Faithland by Alex Egoshin.

3. Driverless trucks may create more trucking jobs. In technology, cars remain one of the classic cases of unanticipated second order consequences. People anticipated cars long before they were widely adopted in the 1920s. But nobody anticipated all the second order consequences: highway congestion, suburbs, shopping malls, road rage. Likewise it was hard to anticipate that automated teller machines would not decrease jobs for bank tellers. What happened was costs fell, so banks opened more branches. And yes, we should be skeptical of Uber funded studies on driverless trucks. Yet the claim that falling costs in long haul may lead to more trucking employment, especially on short haul is not crazy.
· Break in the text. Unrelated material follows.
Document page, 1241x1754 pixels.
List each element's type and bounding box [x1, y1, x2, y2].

Depending on your taste, I’d recommend either Timothy Taylor’s economics/technical post, or Alex C. Madrigal’s more popular one. Last graf from Taylor’s post:

Just to be clear, I’m not endorsing the scenario that 10 years from now, there will be a million autonomous trucks on US highways and even more truckers in the short-haul business. But I am endorsing the broader point that a simple “technology replaces jobs” story–even one as seemingly straightforward as how autonomous trucks will affect the number of truck drivers–is always more complex and sometimes even counterintuitive to how it may appear at first glance.
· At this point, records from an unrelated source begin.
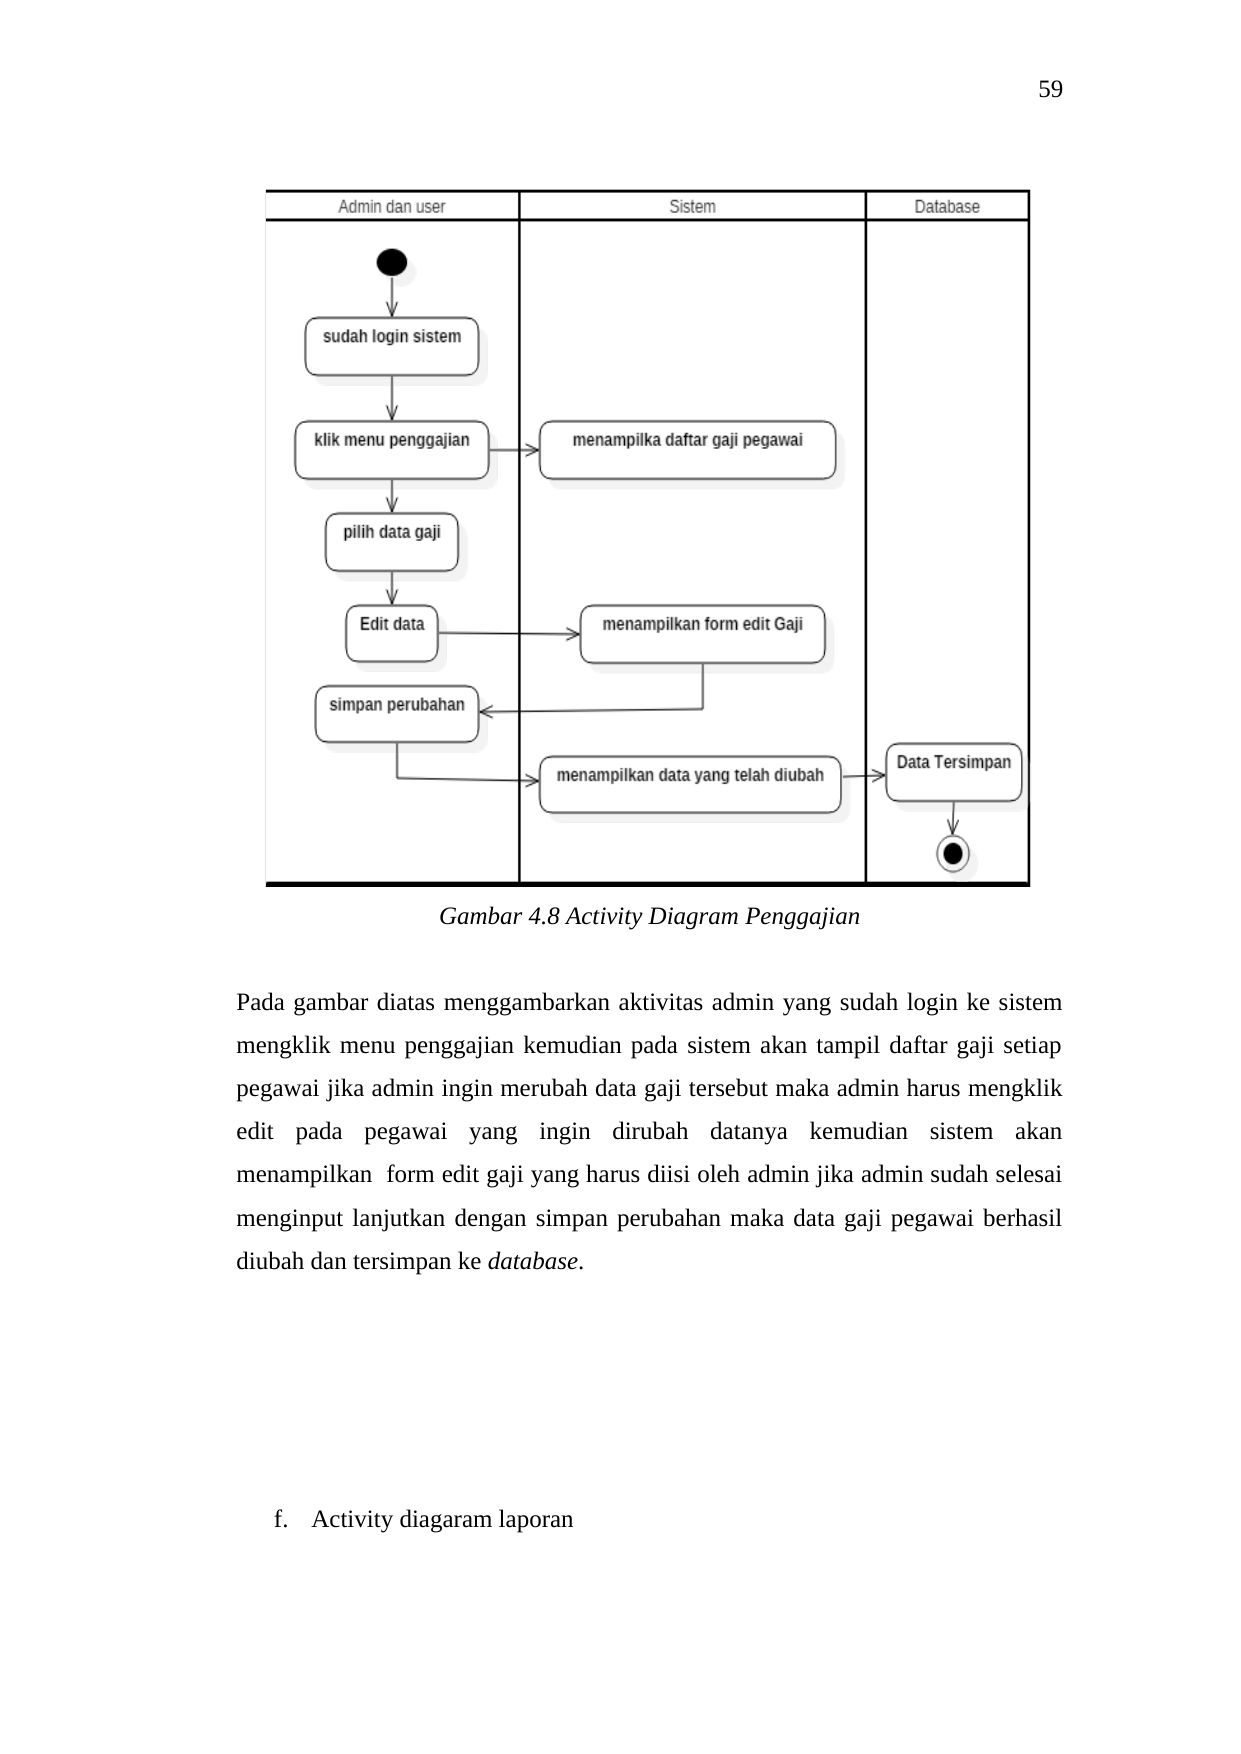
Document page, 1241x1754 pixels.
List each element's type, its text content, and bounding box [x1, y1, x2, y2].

text Pada gambar diatas menggambarkan aktivitas admin yang sudah login ke sistem mengklik menu penggajian kemudian pada sistem akan tampil daftar gaji setiap pegawai jika admin ingin merubah data gaji tersebut maka admin harus mengklik edit pada pegawai yang ingin dirubah datanya kemudian sistem akan menampilkan form edit gaji yang harus diisi oleh admin jika admin sudah selesai menginput lanjutkan dengan simpan perubahan maka data gaji pegawai berhasil diubah dan tersimpan ke database. [236, 987, 1063, 1274]
list Activity diagaram laporan [274, 1504, 1063, 1533]
picture [265, 177, 1034, 887]
text Gambar 4.8 Activity Diagram Penggajian [236, 901, 1063, 929]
4. Modern stories have a good guy/bad guy narrative, older stories did not. The original essay argued folk tales did not start as moralistic good versus evil. What happened was Grimm’s fairy tales reworked those original stories to become good versus evil. And they became nationalistic good v evil as well. Tanner Greer points out that many older stories were already good v evil. But I think the overabundance of good v evil in modern narrative is real enough. Scott Alexander has a response which is better than the original piece. Scott points out three reasons for the shift to good v evil: 1) rise of egalitarian norms (aristocrats don’t need to demonize their enemy), 2) widening circle of moral concern (nowadays we only believe it’s ok to harm people if they are bad), and 3) good v evil stories as really just way better. The third point is key. Quote: “properly-written good-vs-evil stories are just better, in a memetic sense, but it took a long time to get the formula right. Coca-Cola is better than yak’s milk, but you’ve got to invent it before you can enjoy it – and just having a vague cola-ish mix of spices in water doesn’t count. But once you invent it, it spreads everywhere, and people throw out whatever they were doing before.” See Scott’s essay The Invention of the Moral narrative. Last note – Scott’s post is almost a corollary to his excellent essay from 2016 – Western culture is really just universalist culture.
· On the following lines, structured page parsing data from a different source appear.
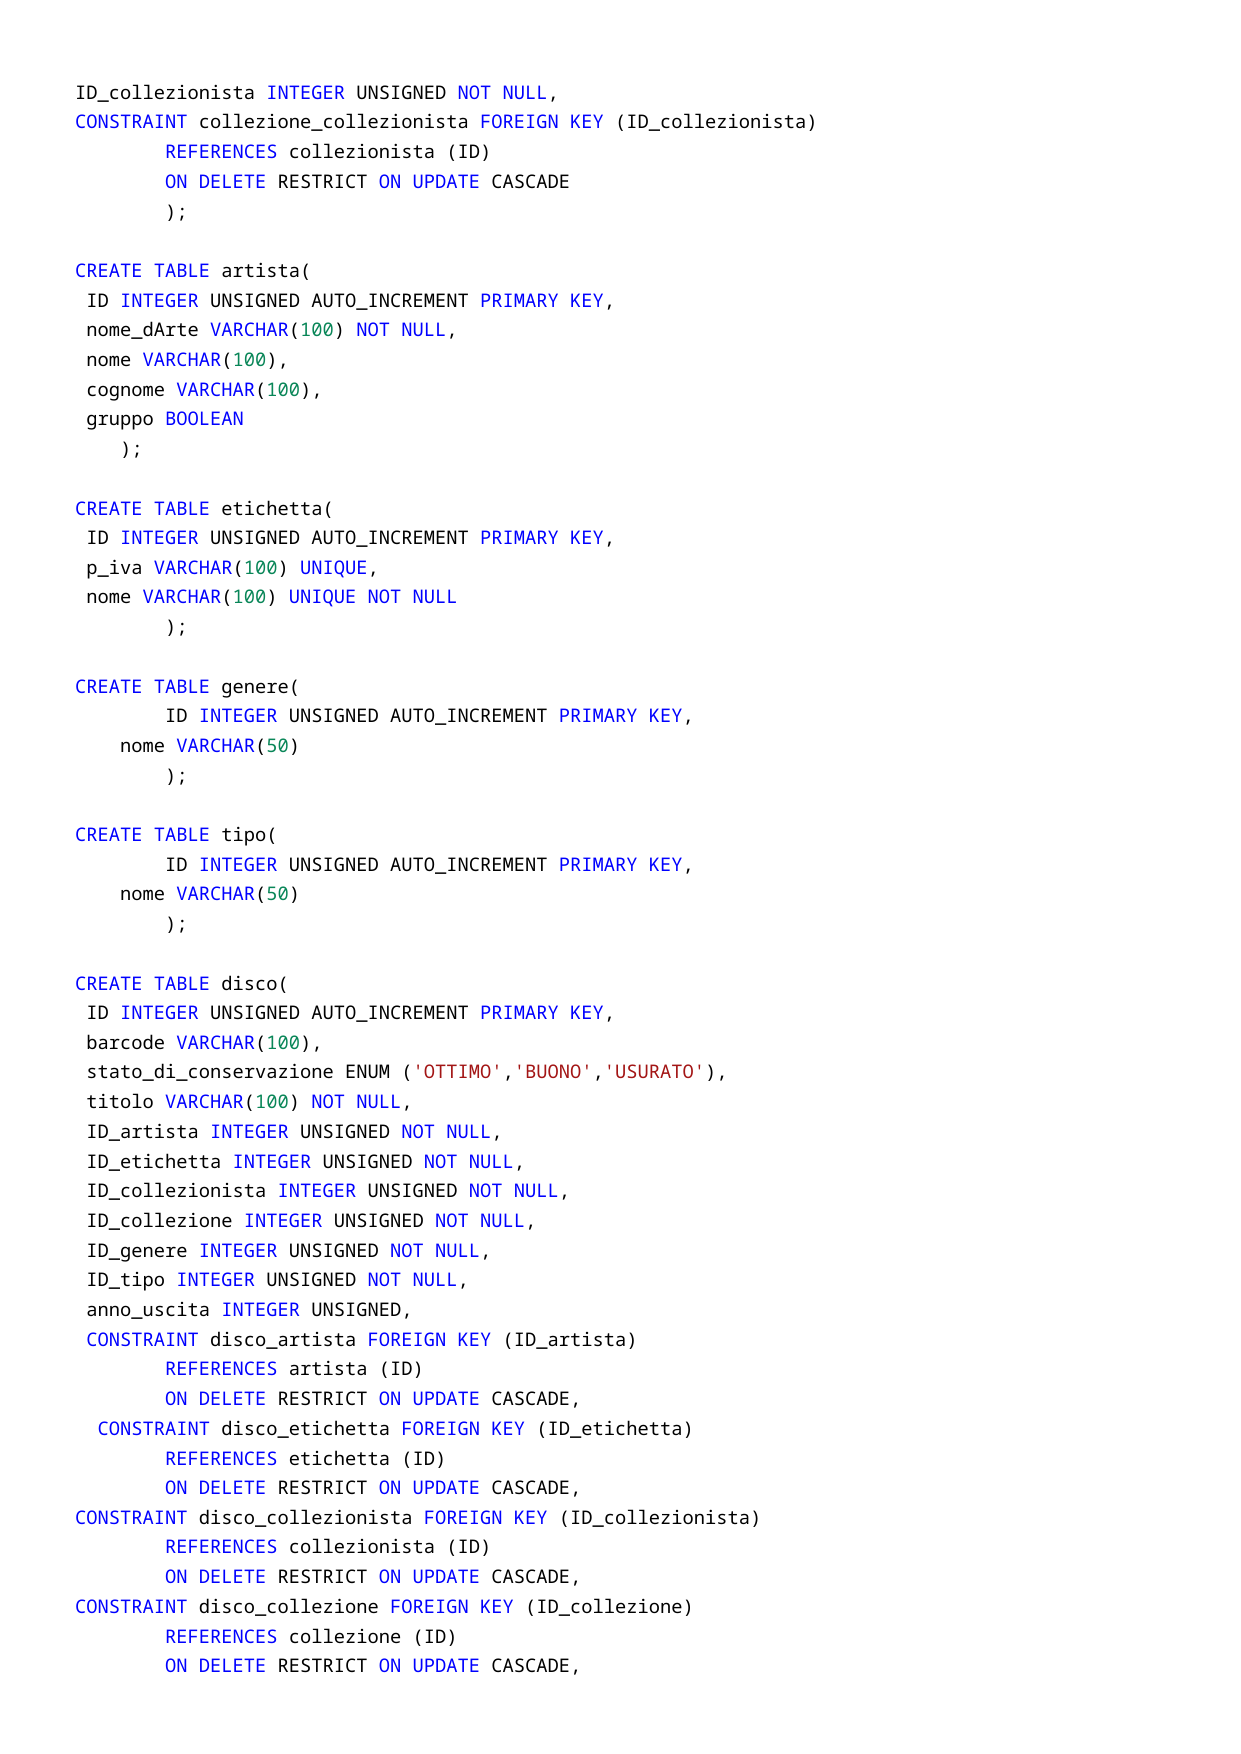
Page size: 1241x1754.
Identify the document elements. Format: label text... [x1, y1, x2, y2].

text ID_collezionista INTEGER UNSIGNED NOT NULL, [75, 1173, 1165, 1203]
text CREATE TABLE disco( [75, 966, 1165, 995]
text ); [75, 758, 1165, 787]
text ON DELETE RESTRICT ON UPDATE CASCADE, [75, 1381, 1165, 1411]
text CONSTRAINT disco_etichetta FOREIGN KEY (ID_etichetta) [75, 1411, 1165, 1441]
text ID_artista INTEGER UNSIGNED NOT NULL, [75, 1114, 1165, 1144]
text ); [75, 609, 1165, 639]
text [75, 1648, 1165, 1678]
text CONSTRAINT disco_artista FOREIGN KEY (ID_artista) [75, 1322, 1165, 1352]
text p_iva VARCHAR(100) UNIQUE, [75, 550, 1165, 580]
text CREATE TABLE tipo( [75, 817, 1165, 847]
text nome VARCHAR(100), [75, 342, 1165, 372]
text CONSTRAINT disco_collezionista FOREIGN KEY (ID_collezionista) [75, 1500, 1165, 1530]
text REFERENCES collezione (ID) [75, 1619, 1165, 1648]
text nome VARCHAR(50) [75, 877, 1165, 906]
text CONSTRAINT collezione_collezionista FOREIGN KEY (ID_collezionista) [75, 105, 1165, 134]
text nome_dArte VARCHAR(100) NOT NULL, [75, 312, 1165, 342]
text stato_di_conservazione ENUM ('OTTIMO','BUONO','USURATO'), [75, 1055, 1165, 1084]
text CREATE TABLE genere( [75, 669, 1165, 698]
text ); [75, 906, 1165, 936]
text barcode VARCHAR(100), [75, 1025, 1165, 1055]
text anno_uscita INTEGER UNSIGNED, [75, 1292, 1165, 1322]
text CREATE TABLE artista( [75, 253, 1165, 283]
text ID INTEGER UNSIGNED AUTO_INCREMENT PRIMARY KEY, [75, 847, 1165, 877]
text ); [75, 194, 1165, 223]
text ON DELETE RESTRICT ON UPDATE CASCADE [75, 164, 1165, 194]
text cognome VARCHAR(100), [75, 372, 1165, 402]
text nome VARCHAR(50) [75, 728, 1165, 758]
text REFERENCES artista (ID) [75, 1352, 1165, 1381]
text ID_collezione INTEGER UNSIGNED NOT NULL, [75, 1203, 1165, 1233]
text CONSTRAINT disco_collezione FOREIGN KEY (ID_collezione) [75, 1589, 1165, 1619]
text nome VARCHAR(100) UNIQUE NOT NULL [75, 580, 1165, 609]
text ID_tipo INTEGER UNSIGNED NOT NULL, [75, 1262, 1165, 1292]
text ID_collezionista INTEGER UNSIGNED NOT NULL, [75, 75, 1165, 105]
text REFERENCES collezionista (ID) [75, 134, 1165, 164]
text ID INTEGER UNSIGNED AUTO_INCREMENT PRIMARY KEY, [75, 995, 1165, 1025]
text ID INTEGER UNSIGNED AUTO_INCREMENT PRIMARY KEY, [75, 698, 1165, 728]
text titolo VARCHAR(100) NOT NULL, [75, 1084, 1165, 1114]
text ID INTEGER UNSIGNED AUTO_INCREMENT PRIMARY KEY, [75, 520, 1165, 550]
text REFERENCES collezionista (ID) [75, 1530, 1165, 1559]
text CREATE TABLE etichetta( [75, 491, 1165, 520]
text ); [75, 431, 1165, 461]
text ID_etichetta INTEGER UNSIGNED NOT NULL, [75, 1144, 1165, 1173]
text ON DELETE RESTRICT ON UPDATE CASCADE, [75, 1559, 1165, 1589]
text ON DELETE RESTRICT ON UPDATE CASCADE, [75, 1470, 1165, 1500]
text REFERENCES etichetta (ID) [75, 1441, 1165, 1470]
text gruppo BOOLEAN [75, 402, 1165, 431]
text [75, 283, 1165, 312]
text ID_genere INTEGER UNSIGNED NOT NULL, [75, 1233, 1165, 1262]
5. Typeset in The Future book. Dave Addey is coming out with a book form version of his typeset-in-the-future blog posts. Fall of 2018. These are sly and humorous takes on sci-fi movies through the lens of fonts and typography. Announcement here. This isn’t for everyone, so maybe try Addey’s post on the movie 2001 to see if it’s your kind of thing. I think it’s great.

6. Megan McArdle’s 12 rules for life. I was pleased to see her post get a lot of views (see here and here). I noticed that half the rules are about not picking unecssary fights. And there’s an unstated 13th rule running through the entire piece: have a sense of humor about life. Quite enjoyed it. Here’s the link. Let me finish by quoting rule #9:

Somewhere around that same eighth-grade mark where we all experimented with being mean, we get the idea that believing in things makes you a sucker — that good art is the stuff that reveals how shoddy and grasping people are, that good politics is cynical, that “realism” means accepting how rotten everything is to the core. 

The cynics aren’t exactly wrong; there is a lot of shoddy, grasping, rottenness in the world. But cynicism is radically incomplete. Early modernist critics used to complain about the sanitized unreality of “nice” books with no bathrooms. The great modernist mistake was to decide that if books without sewers were unrealistic, “reality” must be the sewers. This was a greater error than the one it aimed to correct. In fact, human beings are often splendid, the world is often glorious, and nature, red in tooth and claw, also invented kindness, charity and love. Believe in that.